If you're an entrepreneur, you must often take risks simply because you create something new, be it a newsletter, a business model, or a product. And building up new things implies that you make an effort now but will be able to evaluate the results only later. And these results will not necessarily be positive.
A cognitive bias makes us believe that some risks are somehow "better" than others, which isn't true. We tend to take these risks more often, and this isn't the best strategy.
Learning about this bias and how to overcome it will help you make better strategic decisions.
A wall panels case
Many years ago, I was a CEO of a company that manufactured wall-finishing materials. Among them were wall decorative panels. And the business unit responsible for panels was the worst in the company from the point of view of financial results. Only a handful of our distributors bought these materials, and the unit remained loss-making for several years.
It was evident that I had to do something. I could close or sell the unit, but I thought it would have been a surrender. So I decided to relaunch the product, focusing on our strengths, such as low production cost.
When it came to designs for the new product line, I voted for the proven hits – the most popular patterns on the market. My logic was simple: if we offered our distributors and end consumers the same products that our competitors did but for a more attractive price, we would win the market.
And it was my mistake. Things got even worse.
Ellsberg paradox
Imagine that there are two urns, and each contains 100 balls. You know that urn A contains 50 red and 50 black, but urn B contains an unknown mix of red and black balls.

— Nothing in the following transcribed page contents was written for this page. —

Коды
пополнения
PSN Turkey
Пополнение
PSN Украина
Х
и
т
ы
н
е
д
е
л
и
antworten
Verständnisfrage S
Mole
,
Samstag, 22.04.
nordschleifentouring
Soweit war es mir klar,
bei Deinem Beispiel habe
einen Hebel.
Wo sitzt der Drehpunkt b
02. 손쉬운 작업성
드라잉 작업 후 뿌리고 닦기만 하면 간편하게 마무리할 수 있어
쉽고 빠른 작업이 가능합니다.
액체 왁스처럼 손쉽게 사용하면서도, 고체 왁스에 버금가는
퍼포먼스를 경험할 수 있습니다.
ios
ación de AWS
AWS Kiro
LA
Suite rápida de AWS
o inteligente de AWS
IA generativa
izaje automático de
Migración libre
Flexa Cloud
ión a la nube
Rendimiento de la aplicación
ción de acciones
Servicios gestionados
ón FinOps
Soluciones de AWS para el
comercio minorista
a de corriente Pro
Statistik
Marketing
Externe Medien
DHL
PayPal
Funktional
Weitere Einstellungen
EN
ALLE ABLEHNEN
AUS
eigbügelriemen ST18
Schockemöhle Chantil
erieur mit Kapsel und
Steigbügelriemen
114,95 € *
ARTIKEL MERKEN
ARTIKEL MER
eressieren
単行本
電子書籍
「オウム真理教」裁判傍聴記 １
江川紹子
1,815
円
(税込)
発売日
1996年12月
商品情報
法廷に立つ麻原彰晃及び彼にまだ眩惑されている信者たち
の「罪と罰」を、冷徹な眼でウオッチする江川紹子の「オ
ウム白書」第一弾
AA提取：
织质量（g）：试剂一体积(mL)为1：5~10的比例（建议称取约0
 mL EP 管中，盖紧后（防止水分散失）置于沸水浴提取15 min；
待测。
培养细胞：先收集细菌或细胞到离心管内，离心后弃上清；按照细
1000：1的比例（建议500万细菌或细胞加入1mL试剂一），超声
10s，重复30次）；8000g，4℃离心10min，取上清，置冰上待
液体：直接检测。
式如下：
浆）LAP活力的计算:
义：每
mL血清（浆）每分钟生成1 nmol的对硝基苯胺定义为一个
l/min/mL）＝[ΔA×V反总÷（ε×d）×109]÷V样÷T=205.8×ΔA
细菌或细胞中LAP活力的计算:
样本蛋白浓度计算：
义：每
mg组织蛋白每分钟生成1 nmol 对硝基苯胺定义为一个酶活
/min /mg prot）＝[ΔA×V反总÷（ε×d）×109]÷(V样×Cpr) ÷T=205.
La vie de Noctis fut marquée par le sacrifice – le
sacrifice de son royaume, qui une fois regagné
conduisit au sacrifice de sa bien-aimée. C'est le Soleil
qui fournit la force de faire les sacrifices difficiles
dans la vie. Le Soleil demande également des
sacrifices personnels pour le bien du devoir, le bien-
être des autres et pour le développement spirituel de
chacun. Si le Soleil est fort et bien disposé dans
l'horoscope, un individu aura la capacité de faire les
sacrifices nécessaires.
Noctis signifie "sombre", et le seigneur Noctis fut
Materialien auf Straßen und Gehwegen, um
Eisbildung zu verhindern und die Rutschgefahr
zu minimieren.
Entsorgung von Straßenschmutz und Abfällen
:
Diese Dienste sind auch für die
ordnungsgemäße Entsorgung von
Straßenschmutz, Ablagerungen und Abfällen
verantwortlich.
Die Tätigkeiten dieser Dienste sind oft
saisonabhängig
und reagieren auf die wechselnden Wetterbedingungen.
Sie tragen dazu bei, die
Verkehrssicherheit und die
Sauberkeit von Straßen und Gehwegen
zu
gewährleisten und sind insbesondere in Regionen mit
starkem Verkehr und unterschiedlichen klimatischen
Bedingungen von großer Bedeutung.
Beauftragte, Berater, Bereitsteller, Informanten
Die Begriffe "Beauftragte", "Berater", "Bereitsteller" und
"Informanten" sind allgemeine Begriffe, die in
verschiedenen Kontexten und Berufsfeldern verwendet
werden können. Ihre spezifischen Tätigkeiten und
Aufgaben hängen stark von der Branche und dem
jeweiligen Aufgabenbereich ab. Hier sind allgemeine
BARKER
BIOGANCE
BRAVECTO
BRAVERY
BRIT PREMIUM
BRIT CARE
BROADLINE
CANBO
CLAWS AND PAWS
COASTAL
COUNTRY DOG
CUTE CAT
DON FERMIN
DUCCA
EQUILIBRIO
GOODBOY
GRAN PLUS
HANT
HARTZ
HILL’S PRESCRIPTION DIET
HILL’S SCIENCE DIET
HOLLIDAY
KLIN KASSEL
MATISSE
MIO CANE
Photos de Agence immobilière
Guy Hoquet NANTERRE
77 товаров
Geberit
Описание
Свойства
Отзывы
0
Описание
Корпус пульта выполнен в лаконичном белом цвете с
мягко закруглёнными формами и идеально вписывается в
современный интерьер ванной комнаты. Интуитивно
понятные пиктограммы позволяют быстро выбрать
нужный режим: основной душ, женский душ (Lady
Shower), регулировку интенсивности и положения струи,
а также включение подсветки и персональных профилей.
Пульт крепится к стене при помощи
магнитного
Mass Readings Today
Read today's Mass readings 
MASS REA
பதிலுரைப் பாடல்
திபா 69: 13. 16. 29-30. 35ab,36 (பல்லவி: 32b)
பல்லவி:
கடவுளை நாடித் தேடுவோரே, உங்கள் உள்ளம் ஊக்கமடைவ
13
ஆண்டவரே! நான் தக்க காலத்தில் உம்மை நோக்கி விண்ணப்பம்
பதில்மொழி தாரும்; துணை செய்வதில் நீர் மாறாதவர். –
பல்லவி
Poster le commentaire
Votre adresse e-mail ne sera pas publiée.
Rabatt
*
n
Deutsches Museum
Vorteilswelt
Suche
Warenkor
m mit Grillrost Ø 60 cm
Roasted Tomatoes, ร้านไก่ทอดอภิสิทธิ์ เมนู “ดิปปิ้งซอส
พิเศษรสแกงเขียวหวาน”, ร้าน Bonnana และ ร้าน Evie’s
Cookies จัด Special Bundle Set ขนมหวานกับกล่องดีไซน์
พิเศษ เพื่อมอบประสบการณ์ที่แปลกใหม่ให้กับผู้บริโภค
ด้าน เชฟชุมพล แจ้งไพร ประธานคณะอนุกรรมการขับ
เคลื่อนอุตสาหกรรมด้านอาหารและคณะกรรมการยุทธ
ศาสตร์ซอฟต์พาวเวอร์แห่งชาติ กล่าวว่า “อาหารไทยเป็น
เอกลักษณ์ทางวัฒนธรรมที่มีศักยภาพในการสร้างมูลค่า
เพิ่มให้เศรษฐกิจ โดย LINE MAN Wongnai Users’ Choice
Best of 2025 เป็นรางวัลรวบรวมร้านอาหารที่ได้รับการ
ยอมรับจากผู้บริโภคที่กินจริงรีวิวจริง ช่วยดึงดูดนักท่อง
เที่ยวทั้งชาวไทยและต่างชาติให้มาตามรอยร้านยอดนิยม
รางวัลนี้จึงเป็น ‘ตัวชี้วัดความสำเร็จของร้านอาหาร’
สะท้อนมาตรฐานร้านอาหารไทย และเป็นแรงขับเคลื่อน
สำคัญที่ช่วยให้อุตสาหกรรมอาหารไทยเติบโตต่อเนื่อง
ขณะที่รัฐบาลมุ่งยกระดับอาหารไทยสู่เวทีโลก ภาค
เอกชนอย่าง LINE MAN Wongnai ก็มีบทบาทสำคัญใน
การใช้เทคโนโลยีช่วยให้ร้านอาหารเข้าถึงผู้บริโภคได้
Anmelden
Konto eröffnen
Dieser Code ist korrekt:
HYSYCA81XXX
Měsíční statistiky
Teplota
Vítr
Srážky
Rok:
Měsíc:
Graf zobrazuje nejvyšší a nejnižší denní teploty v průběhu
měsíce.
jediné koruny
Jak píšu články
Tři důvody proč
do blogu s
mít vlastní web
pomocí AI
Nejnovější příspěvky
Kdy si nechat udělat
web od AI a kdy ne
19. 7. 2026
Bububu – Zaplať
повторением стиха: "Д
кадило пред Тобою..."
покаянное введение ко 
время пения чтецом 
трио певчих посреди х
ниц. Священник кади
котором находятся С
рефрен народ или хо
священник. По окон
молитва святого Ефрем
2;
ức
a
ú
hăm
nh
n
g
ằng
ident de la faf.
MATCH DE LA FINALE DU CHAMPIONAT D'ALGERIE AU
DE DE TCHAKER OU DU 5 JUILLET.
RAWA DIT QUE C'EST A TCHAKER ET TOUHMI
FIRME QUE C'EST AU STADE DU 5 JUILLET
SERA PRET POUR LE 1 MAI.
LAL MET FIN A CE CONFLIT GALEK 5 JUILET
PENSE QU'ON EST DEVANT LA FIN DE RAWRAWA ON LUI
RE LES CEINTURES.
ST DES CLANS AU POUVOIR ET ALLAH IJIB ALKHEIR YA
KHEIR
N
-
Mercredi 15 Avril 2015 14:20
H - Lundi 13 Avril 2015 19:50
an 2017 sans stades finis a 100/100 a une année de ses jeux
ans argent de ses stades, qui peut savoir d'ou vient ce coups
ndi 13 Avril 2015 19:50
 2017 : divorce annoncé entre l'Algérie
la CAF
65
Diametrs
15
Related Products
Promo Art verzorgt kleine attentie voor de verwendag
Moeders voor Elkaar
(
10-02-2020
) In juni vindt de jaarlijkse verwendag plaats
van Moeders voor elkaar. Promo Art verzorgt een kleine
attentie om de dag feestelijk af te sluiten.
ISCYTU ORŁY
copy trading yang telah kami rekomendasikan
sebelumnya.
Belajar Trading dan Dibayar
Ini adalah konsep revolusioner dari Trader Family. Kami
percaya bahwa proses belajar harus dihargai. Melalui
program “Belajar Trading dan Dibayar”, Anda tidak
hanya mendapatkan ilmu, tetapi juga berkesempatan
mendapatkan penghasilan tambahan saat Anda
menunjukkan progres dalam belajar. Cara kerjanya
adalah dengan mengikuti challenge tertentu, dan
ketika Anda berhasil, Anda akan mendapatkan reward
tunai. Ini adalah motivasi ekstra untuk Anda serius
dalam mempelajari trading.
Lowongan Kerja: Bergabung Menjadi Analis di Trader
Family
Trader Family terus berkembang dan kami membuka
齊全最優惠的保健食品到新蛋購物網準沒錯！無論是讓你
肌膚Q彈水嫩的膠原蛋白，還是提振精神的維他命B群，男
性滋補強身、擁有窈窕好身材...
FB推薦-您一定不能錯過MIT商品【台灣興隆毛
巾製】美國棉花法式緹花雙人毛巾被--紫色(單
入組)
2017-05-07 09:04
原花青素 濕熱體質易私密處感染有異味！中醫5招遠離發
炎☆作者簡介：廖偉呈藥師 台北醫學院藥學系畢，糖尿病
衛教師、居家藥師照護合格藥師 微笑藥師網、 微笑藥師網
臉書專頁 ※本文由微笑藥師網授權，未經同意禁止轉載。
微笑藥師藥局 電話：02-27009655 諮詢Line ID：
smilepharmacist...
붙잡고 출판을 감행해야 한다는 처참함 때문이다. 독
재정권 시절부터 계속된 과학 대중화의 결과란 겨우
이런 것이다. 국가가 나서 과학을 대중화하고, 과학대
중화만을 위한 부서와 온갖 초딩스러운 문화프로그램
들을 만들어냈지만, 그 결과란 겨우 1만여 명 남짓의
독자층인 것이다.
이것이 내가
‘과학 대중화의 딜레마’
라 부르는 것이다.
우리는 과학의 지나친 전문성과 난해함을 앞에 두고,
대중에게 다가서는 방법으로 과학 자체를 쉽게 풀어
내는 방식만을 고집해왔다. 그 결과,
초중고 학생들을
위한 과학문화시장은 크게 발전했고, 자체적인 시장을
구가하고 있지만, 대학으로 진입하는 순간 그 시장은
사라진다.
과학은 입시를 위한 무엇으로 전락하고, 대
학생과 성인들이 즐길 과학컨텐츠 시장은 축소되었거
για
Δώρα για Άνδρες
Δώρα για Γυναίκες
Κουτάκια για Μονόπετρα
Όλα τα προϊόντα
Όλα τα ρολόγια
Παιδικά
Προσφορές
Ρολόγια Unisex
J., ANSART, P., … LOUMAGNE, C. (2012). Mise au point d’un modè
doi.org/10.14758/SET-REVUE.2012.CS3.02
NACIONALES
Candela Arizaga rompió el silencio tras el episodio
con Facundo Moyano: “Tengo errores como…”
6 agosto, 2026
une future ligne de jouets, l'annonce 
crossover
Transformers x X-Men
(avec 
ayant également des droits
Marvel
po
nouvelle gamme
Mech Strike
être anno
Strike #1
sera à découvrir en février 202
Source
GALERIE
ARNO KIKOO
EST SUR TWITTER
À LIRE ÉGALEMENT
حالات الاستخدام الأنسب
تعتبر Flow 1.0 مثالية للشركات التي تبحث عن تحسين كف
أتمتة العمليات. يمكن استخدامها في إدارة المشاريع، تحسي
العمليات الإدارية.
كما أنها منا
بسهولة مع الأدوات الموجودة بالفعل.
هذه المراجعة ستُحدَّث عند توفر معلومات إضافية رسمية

You can choose between four bets:
Bet 1A: get $1 if red is drawn from urn A, $0 otherwise
Bet 2A: get $1 if black is drawn from urn A, $0 otherwise
Bet 1B: get $1 if red is drawn from urn B, $0 otherwise
Bet 2B: get $1 if black is drawn from urn B, $0 otherwise
What would be your choice?
Daniel Ellsberg, an American political activist and former United States military analyst, described this experiment in his 1961 paper, "Risk, Ambiguity, and the Savage Axioms." He affirmed that participants chose Bet 1A and Bet 2A equally often, but they strictly prefer Bet 1A to Bet 1B and Bet 2A to 2B.
Technically the likelihood of getting $1 with urn B is the same as with urn A. But the fact that the ratio of red and black balls in urn A gave participants a false feeling of certainty.
People intrinsically dislike situations where they cannot attach probabilities to outcomes, in this case favoring the bet in which they know the probability and utility outcome (0.5 and $1, respectively).
Business risk
The popular panels' designs became my "urn A." I believed that the risk of launching a product line with familiar patterns was well-calculated. But I based my reasoning on the idea that the distributors' choice depended on two things only:
Product design
Price
I thought that if the design was ultimately the same and the price was lower, victory would be in my pocket.
But, as often happens, many other factors influence the distributors' decision-making process. So, the new product line failed, and we lost precious time.
Many risks are equal
Imagine that tomorrow you'll have a chess match. You may choose between two options – to play with a completely unknown rival or to play against someone about whom you know only one thing. For instance, you know that this person is a woman.
Chances are you'll choose the second option even though the data about the rival's sex provides little information. Women are not better or worse chess players than men. There is no special "female" style of chess. Knowing this won't enable you to build a winning strategy.
But knowing a little seems better than knowing nothing.
When we devise a business strategy and choose between strategic initiatives, we are often under the illusion that we base our decisions on two types of market data: "known unknowns" and "unknown unknowns."
We call "known unknowns" any information about a familiar market – for example, the market in which our company operates now. We admit that the future is full of uncertainty. But we believe our industrial experience will help us make a better choice.
And we call "unknown unknowns" any data about markets we've never worked in. So, any strategic initiative implying that our firm may enter those markets seems riskier to us.
But it is an illusion. If it weren't, any company which decided to stay in its market would be more successful than the one that dared to enter new business areas.
Conclusion
First of all, we need to admit that:
Business success depends on many factors
Most of them are beyond our observation
Points 1 and 2 make knowing little and knowing nothing equally dangerous for decision making
Even if you believe you know a lot about a market, a product, or a competitor, it is highly likely an illusion. So, we must do our homework of collecting as much information about any strategic option as possible. And we shouldn't rule out any strategic initiative on the sole ground that it seems riskier to us than others.